### PROBLEM TO SOLVE:
Each entry below must be repeated exactly, with pictures left out.

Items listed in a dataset
━━━━━━━━━━

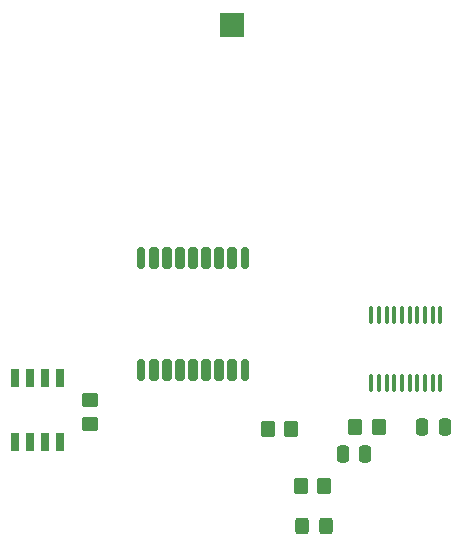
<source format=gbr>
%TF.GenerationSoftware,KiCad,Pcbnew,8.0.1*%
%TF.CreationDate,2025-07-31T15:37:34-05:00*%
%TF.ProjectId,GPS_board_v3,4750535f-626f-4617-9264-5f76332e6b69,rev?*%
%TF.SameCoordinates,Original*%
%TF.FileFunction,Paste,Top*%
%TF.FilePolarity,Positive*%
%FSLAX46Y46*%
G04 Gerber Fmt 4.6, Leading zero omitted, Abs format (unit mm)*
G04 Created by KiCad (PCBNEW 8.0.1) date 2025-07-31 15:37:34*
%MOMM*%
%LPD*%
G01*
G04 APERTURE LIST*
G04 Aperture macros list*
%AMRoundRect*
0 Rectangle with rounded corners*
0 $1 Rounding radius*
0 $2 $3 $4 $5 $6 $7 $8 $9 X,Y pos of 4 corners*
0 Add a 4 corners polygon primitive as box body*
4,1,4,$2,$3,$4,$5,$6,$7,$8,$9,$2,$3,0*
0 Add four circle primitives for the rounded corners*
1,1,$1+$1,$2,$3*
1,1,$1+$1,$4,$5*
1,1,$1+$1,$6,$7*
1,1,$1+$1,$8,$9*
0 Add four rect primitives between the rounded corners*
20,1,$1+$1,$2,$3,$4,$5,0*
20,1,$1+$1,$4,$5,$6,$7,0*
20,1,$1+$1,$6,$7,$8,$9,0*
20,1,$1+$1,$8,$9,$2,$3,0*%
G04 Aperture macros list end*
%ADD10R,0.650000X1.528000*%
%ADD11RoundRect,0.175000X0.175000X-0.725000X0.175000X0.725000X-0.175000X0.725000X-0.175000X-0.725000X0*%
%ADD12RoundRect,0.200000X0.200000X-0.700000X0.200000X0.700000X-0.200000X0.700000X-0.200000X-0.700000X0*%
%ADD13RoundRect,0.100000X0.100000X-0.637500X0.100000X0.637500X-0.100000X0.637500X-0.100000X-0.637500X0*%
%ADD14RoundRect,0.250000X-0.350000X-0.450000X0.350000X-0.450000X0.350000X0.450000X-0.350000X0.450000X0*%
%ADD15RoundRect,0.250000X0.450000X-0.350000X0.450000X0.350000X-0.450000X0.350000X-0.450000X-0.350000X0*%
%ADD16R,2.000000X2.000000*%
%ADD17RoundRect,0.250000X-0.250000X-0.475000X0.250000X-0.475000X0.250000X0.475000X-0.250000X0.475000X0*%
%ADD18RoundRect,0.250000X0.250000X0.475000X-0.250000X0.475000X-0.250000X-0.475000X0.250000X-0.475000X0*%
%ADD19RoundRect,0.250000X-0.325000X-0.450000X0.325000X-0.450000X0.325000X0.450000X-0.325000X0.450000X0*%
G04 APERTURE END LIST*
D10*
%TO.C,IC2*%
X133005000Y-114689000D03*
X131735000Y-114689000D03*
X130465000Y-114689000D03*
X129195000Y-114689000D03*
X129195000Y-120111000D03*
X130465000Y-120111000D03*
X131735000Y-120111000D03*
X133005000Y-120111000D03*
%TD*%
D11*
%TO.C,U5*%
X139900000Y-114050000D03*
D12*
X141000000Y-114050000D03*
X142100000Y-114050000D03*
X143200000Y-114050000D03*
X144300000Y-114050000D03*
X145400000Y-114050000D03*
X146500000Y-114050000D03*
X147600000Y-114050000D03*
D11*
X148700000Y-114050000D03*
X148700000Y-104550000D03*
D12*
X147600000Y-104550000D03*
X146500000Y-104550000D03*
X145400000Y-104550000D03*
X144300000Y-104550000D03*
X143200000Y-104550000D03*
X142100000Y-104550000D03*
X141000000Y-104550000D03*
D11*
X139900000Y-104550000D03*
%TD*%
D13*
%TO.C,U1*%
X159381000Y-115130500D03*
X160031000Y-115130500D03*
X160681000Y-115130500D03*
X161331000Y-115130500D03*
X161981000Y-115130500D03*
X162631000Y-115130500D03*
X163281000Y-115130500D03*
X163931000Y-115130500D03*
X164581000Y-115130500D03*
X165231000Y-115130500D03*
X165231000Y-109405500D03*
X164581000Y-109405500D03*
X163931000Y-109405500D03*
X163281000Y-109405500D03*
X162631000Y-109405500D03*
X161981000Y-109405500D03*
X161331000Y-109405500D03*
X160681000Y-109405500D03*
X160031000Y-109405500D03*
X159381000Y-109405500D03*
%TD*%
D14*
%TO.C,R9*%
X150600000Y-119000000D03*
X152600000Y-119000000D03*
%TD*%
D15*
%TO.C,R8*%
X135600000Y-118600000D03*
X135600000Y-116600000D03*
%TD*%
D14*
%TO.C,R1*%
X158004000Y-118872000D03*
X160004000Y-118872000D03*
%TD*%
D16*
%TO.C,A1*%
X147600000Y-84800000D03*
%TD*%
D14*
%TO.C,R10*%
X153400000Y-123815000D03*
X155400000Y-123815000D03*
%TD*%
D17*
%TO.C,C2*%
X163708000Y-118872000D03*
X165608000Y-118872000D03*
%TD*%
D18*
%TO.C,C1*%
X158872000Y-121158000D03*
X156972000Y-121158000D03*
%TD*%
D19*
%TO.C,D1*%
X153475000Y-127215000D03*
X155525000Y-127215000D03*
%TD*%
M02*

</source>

━━━━━━━━━━

### RESULT BELOW:
<source format=gbr>
%TF.GenerationSoftware,KiCad,Pcbnew,8.0.1*%
%TF.CreationDate,2025-07-31T15:37:34-05:00*%
%TF.ProjectId,GPS_board_v3,4750535f-626f-4617-9264-5f76332e6b69,rev?*%
%TF.SameCoordinates,Original*%
%TF.FileFunction,Paste,Top*%
%TF.FilePolarity,Positive*%
%FSLAX46Y46*%
G04 Gerber Fmt 4.6, Leading zero omitted, Abs format (unit mm)*
G04 Created by KiCad (PCBNEW 8.0.1) date 2025-07-31 15:37:34*
%MOMM*%
%LPD*%
G01*
G04 APERTURE LIST*
G04 Aperture macros list*
%AMRoundRect*
0 Rectangle with rounded corners*
0 $1 Rounding radius*
0 $2 $3 $4 $5 $6 $7 $8 $9 X,Y pos of 4 corners*
0 Add a 4 corners polygon primitive as box body*
4,1,4,$2,$3,$4,$5,$6,$7,$8,$9,$2,$3,0*
0 Add four circle primitives for the rounded corners*
1,1,$1+$1,$2,$3*
1,1,$1+$1,$4,$5*
1,1,$1+$1,$6,$7*
1,1,$1+$1,$8,$9*
0 Add four rect primitives between the rounded corners*
20,1,$1+$1,$2,$3,$4,$5,0*
20,1,$1+$1,$4,$5,$6,$7,0*
20,1,$1+$1,$6,$7,$8,$9,0*
20,1,$1+$1,$8,$9,$2,$3,0*%
G04 Aperture macros list end*
%ADD10R,0.650000X1.528000*%
%ADD11RoundRect,0.175000X0.175000X-0.725000X0.175000X0.725000X-0.175000X0.725000X-0.175000X-0.725000X0*%
%ADD12RoundRect,0.200000X0.200000X-0.700000X0.200000X0.700000X-0.200000X0.700000X-0.200000X-0.700000X0*%
%ADD13RoundRect,0.100000X0.100000X-0.637500X0.100000X0.637500X-0.100000X0.637500X-0.100000X-0.637500X0*%
%ADD14RoundRect,0.250000X-0.350000X-0.450000X0.350000X-0.450000X0.350000X0.450000X-0.350000X0.450000X0*%
%ADD15RoundRect,0.250000X0.450000X-0.350000X0.450000X0.350000X-0.450000X0.350000X-0.450000X-0.350000X0*%
%ADD16R,2.000000X2.000000*%
%ADD17RoundRect,0.250000X-0.250000X-0.475000X0.250000X-0.475000X0.250000X0.475000X-0.250000X0.475000X0*%
%ADD18RoundRect,0.250000X0.250000X0.475000X-0.250000X0.475000X-0.250000X-0.475000X0.250000X-0.475000X0*%
%ADD19RoundRect,0.250000X-0.325000X-0.450000X0.325000X-0.450000X0.325000X0.450000X-0.325000X0.450000X0*%
G04 APERTURE END LIST*
D10*
%TO.C,IC2*%
X133005000Y-114689000D03*
X131735000Y-114689000D03*
X130465000Y-114689000D03*
X129195000Y-114689000D03*
X129195000Y-120111000D03*
X130465000Y-120111000D03*
X131735000Y-120111000D03*
X133005000Y-120111000D03*
%TD*%
D11*
%TO.C,U5*%
X139900000Y-114050000D03*
D12*
X141000000Y-114050000D03*
X142100000Y-114050000D03*
X143200000Y-114050000D03*
X144300000Y-114050000D03*
X145400000Y-114050000D03*
X146500000Y-114050000D03*
X147600000Y-114050000D03*
D11*
X148700000Y-114050000D03*
X148700000Y-104550000D03*
D12*
X147600000Y-104550000D03*
X146500000Y-104550000D03*
X145400000Y-104550000D03*
X144300000Y-104550000D03*
X143200000Y-104550000D03*
X142100000Y-104550000D03*
X141000000Y-104550000D03*
D11*
X139900000Y-104550000D03*
%TD*%
D13*
%TO.C,U1*%
X159381000Y-115130500D03*
X160031000Y-115130500D03*
X160681000Y-115130500D03*
X161331000Y-115130500D03*
X161981000Y-115130500D03*
X162631000Y-115130500D03*
X163281000Y-115130500D03*
X163931000Y-115130500D03*
X164581000Y-115130500D03*
X165231000Y-115130500D03*
X165231000Y-109405500D03*
X164581000Y-109405500D03*
X163931000Y-109405500D03*
X163281000Y-109405500D03*
X162631000Y-109405500D03*
X161981000Y-109405500D03*
X161331000Y-109405500D03*
X160681000Y-109405500D03*
X160031000Y-109405500D03*
X159381000Y-109405500D03*
%TD*%
D14*
%TO.C,R9*%
X150600000Y-119000000D03*
X152600000Y-119000000D03*
%TD*%
D15*
%TO.C,R8*%
X135600000Y-118600000D03*
X135600000Y-116600000D03*
%TD*%
D14*
%TO.C,R1*%
X158004000Y-118872000D03*
X160004000Y-118872000D03*
%TD*%
D16*
%TO.C,A1*%
X147600000Y-84800000D03*
%TD*%
D14*
%TO.C,R10*%
X153400000Y-123815000D03*
X155400000Y-123815000D03*
%TD*%
D17*
%TO.C,C2*%
X163708000Y-118872000D03*
X165608000Y-118872000D03*
%TD*%
D18*
%TO.C,C1*%
X158872000Y-121158000D03*
X156972000Y-121158000D03*
%TD*%
D19*
%TO.C,D1*%
X153475000Y-127215000D03*
X155525000Y-127215000D03*
%TD*%
M02*

</source>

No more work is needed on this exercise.